TASK GOAL:
Reproduce word for word the part of the satirical passage below on AI and office jobs that falls between "Meanwhile, in the" and "the office temperature.", inclusive.

** begin SELECTED PASSAGE **

Meanwhile, in the background of this ethical dumpster fire, Artificial Intelligence is quietly turning the entire corporate world into a ghost town. Most office jobs—the ones involving spreadsheets, emails, and middle-management synergy meetings—are already functionally obsolete. The robots are here, they don’t take lunch breaks, and they don’t complain about the office temperature.

Are we preparing for this post-work utopia/distopia? Are we restructuring society to ensure we don’t all starve while algorithms write poetry? Of course not. Instead, we’ve collectively shoved our heads so far up our own social media echo chambers that we’re touching tonsils. We are scrolling through Instagram reels, frantically liking videos of capybaras, and chanting “La la la, everything is fine, I’m sure my data-entry job is completely secure, la la la” while the servers hum softly in the distance, coding our unemployment notices.

But hey, let’s look on the bright side. It’s not all grim! In a beautiful display of British resilience, local councils have announced that due to budget cuts, they will no longer be filling potholes. Instead, they are going to rebrand them as “micro-wildlife preserves” and charge us a congestion fee for driving through them. So the next time your suspension snaps on the high street, just remember: you didn’t just ruin your axle; you disrupted a sanctuary for urban tadpoles. Progress!

Stay safe, look both ways before crossing the algorithm, and remember to smile for the facial recognition cameras.

** end SELECTED PASSAGE **
** begin INFORMATION SHOWN **

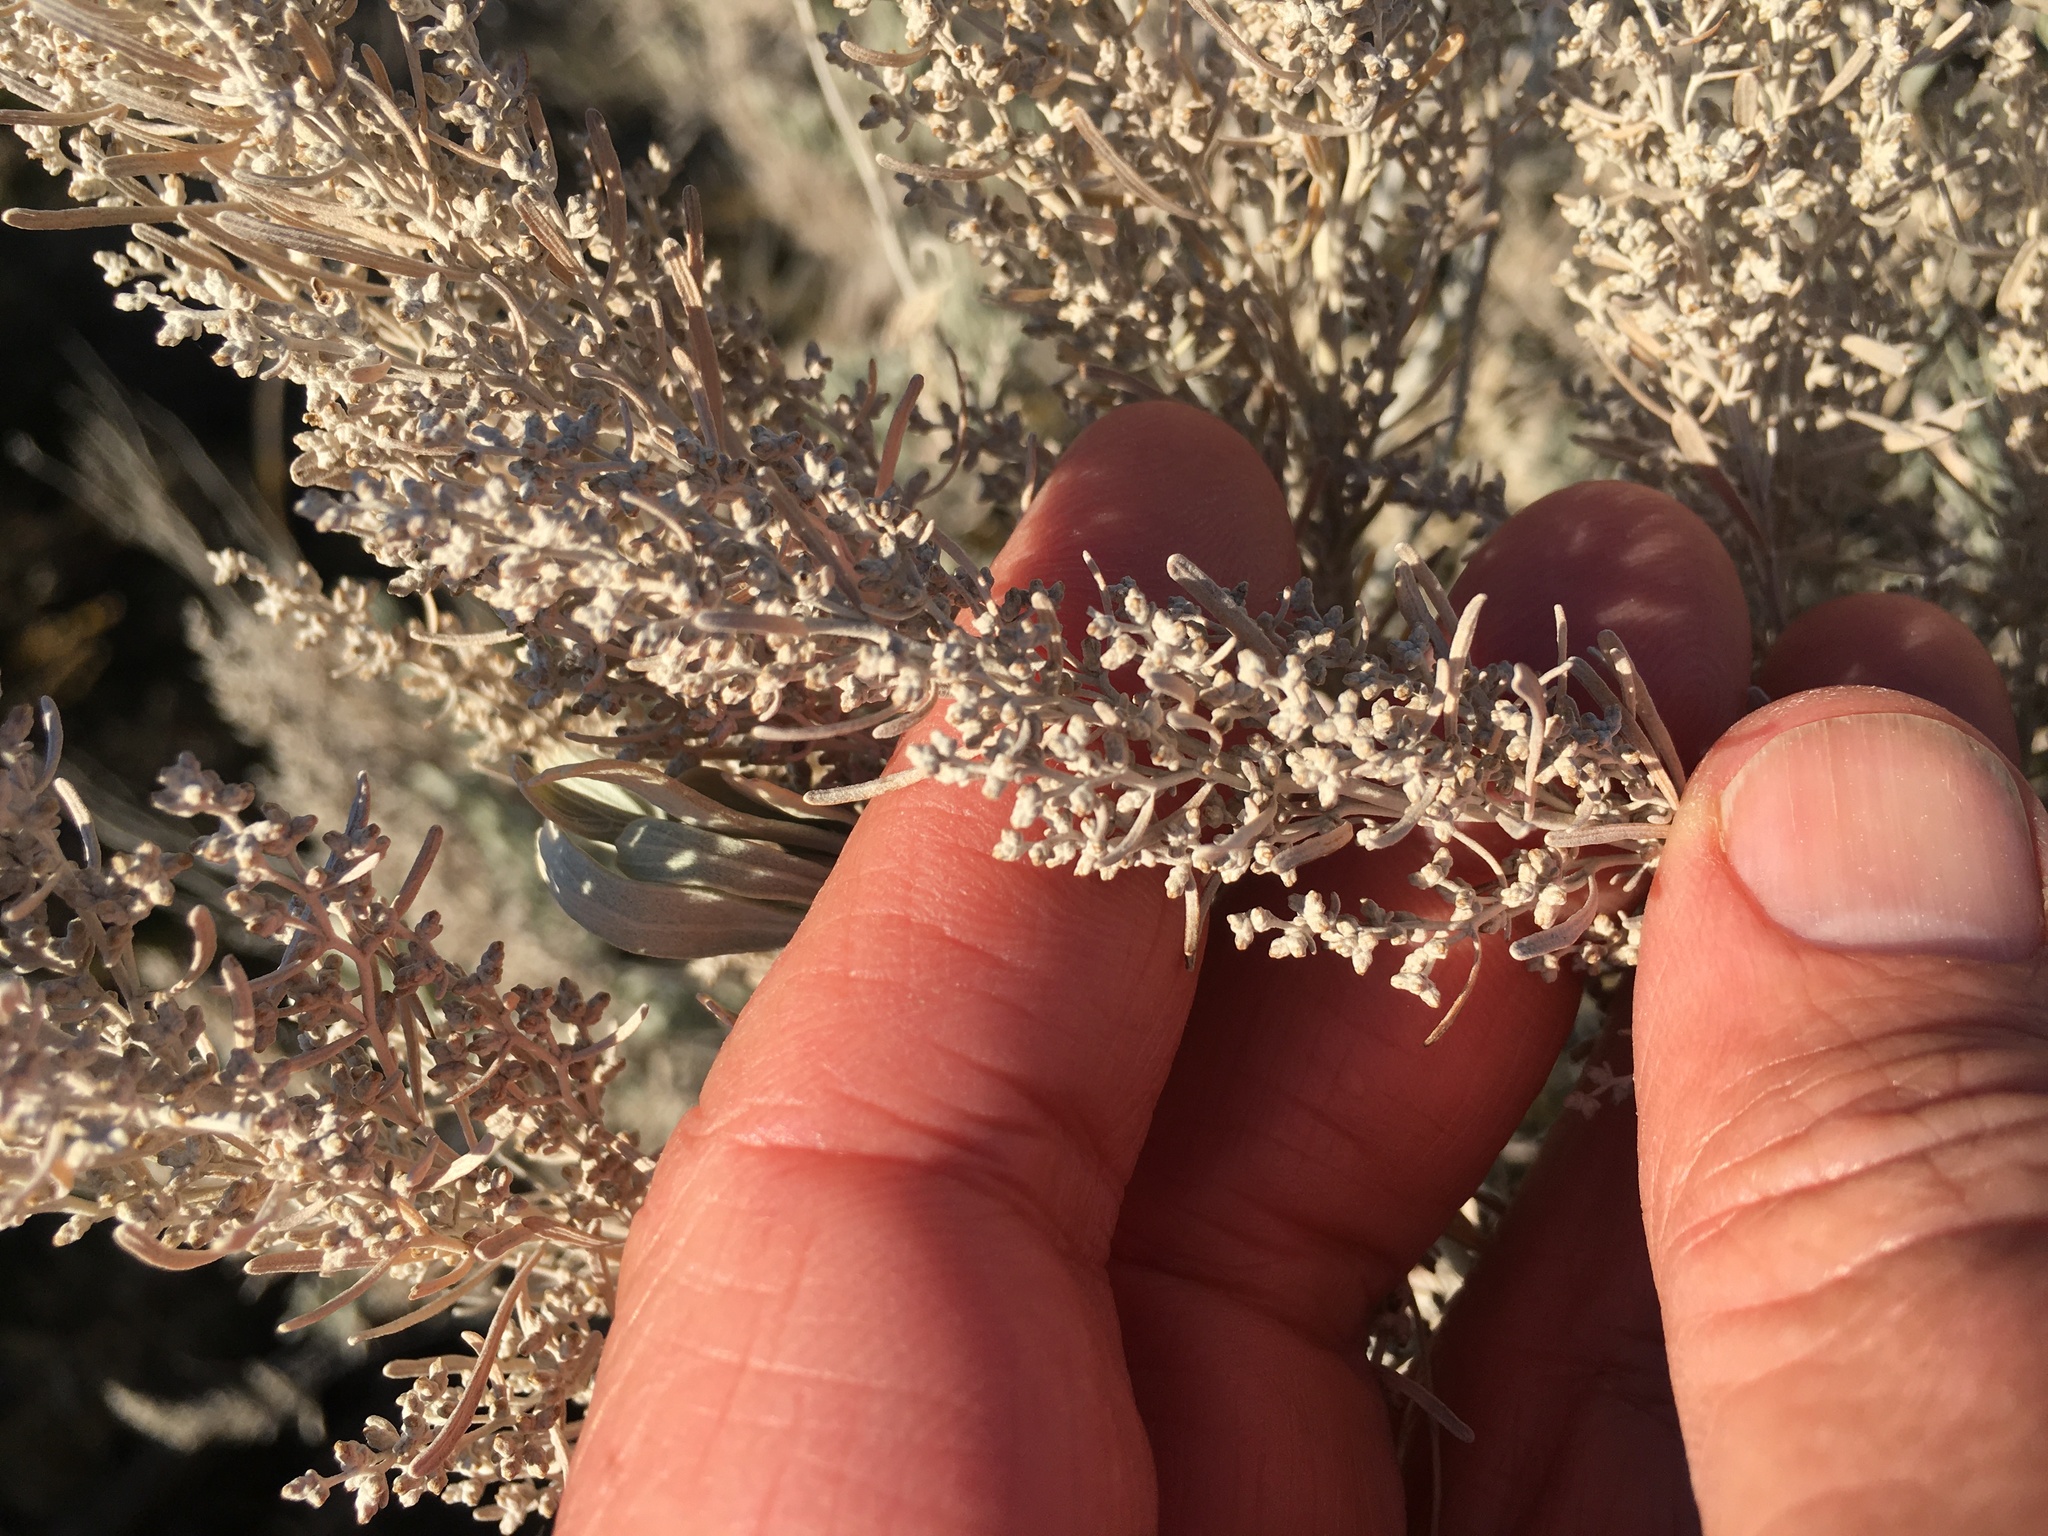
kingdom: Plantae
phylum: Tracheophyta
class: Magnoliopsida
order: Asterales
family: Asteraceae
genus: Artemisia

** end INFORMATION SHOWN **
** begin INFORMATION SHOWN **

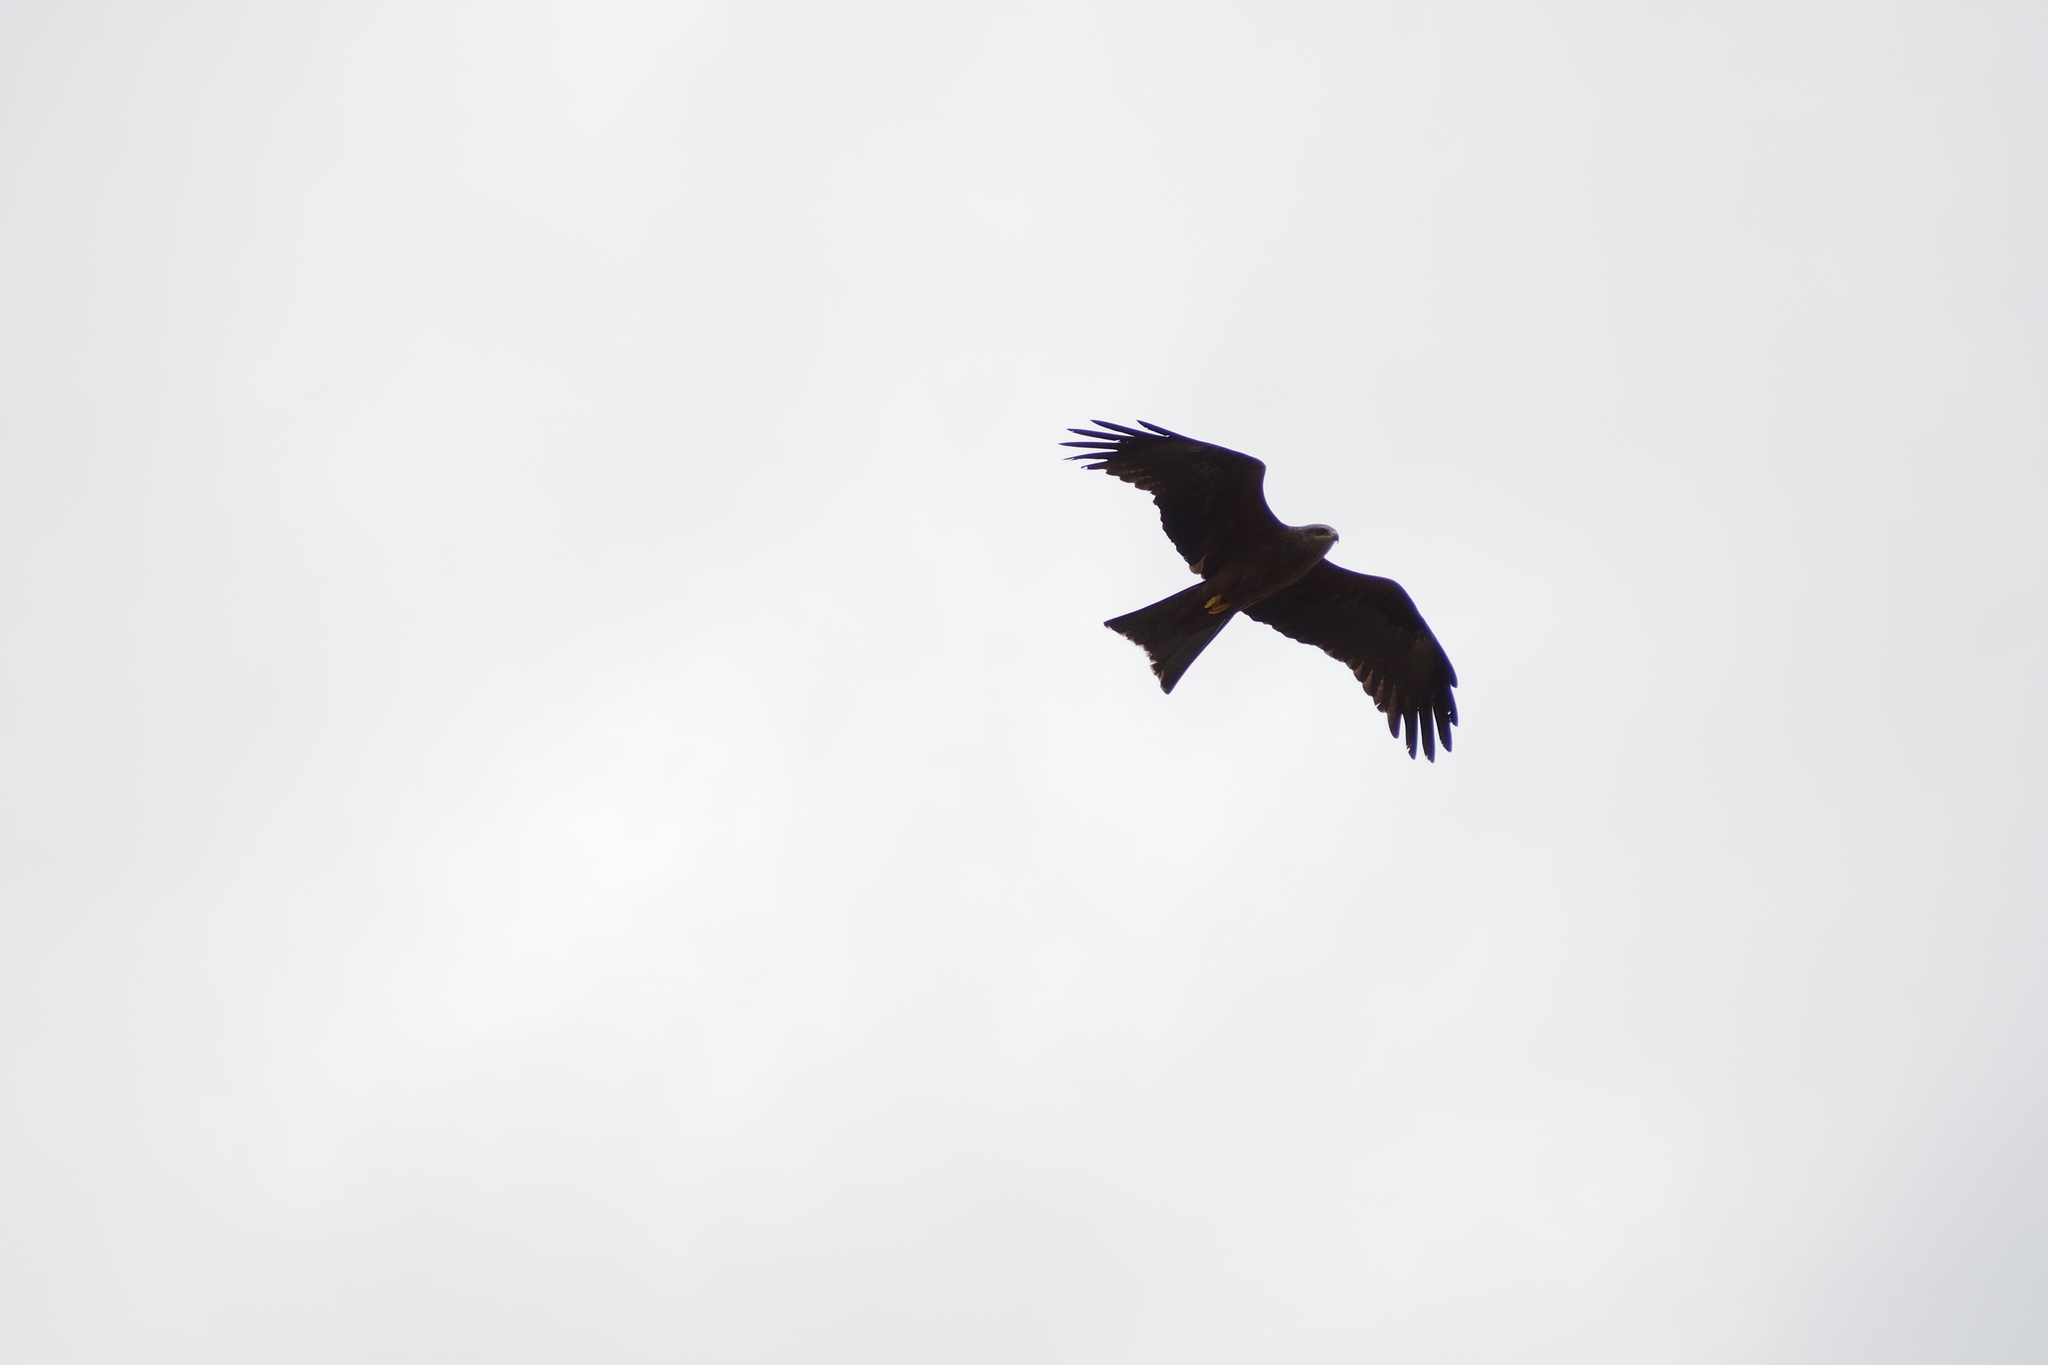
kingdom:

** end INFORMATION SHOWN **

FULL ANSWER:
Meanwhile, in the background of this ethical dumpster fire, Artificial Intelligence is quietly turning the entire corporate world into a ghost town. Most office jobs—the ones involving spreadsheets, emails, and middle-management synergy meetings—are already functionally obsolete. The robots are here, they don’t take lunch breaks, and they don’t complain about the office temperature.